Open source software has its source code made publicly available under a licence that allows anyone to inspect it, modify it and distribute modified versions. This is distinct from proprietary software, where the source code is a trade secret and users receive only compiled binaries. The Open Source Initiative maintains a definition of open source and approves licences that meet it.

Why Linux matters

Linux is the most important piece of open source software ever created. Linus Torvalds released the first version in 1991; today, Linux underpins the vast majority of web servers, all major cloud computing providers run their infrastructure on Linux, Android (which runs on around 73% of smartphones) is built on the Linux kernel, and Linux powers everything from routers to supercomputers. Understanding why Linux succeeded — a community of contributors collaborating across organisations and countries, no single owner, a meritocratic contribution model — illuminates the dynamics of open source more broadly.

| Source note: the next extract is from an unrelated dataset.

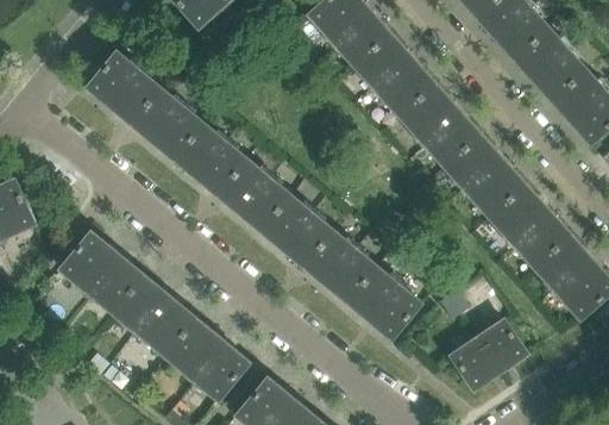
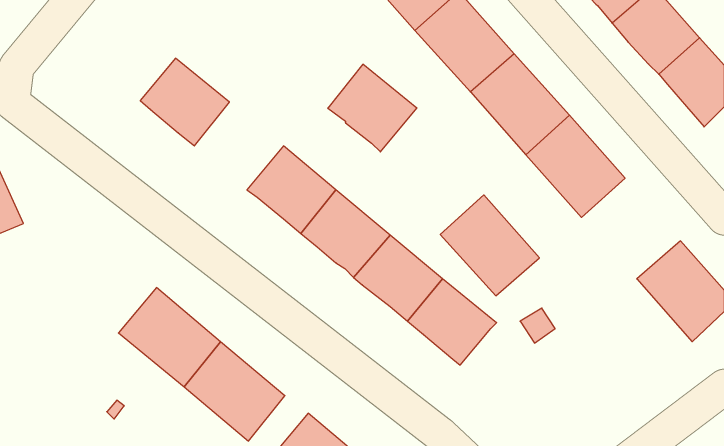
building: [88,52,159,123] -> none
building: [175,124,247,195] -> [328,64,417,152]
building: [490,186,571,268] -> [440,195,539,296]
building: [61,232,144,312] -> none
building: [451,320,527,390] -> none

Why companies give code away

Large technology companies invest heavily in open source, which seems paradoxical. The reasons: contributing to shared infrastructure means not having to maintain forks in isolation; open source projects attract talented engineers (who prefer working in public); open source components become de facto standards that their originators have influence over; and open source creates ecosystem effects that benefit the originators's commercial products.

The licence question

Open source licences vary significantly in their terms. "Copyleft" licences (like the GNU GPL) require that derivative works also be released under the same licence — meaning anyone who incorporates GPL code into their product must release their modifications as open source. "Permissive" licences (like MIT and Apache) allow incorporating code into proprietary products. Companies often prefer permissive licences for components they contribute to.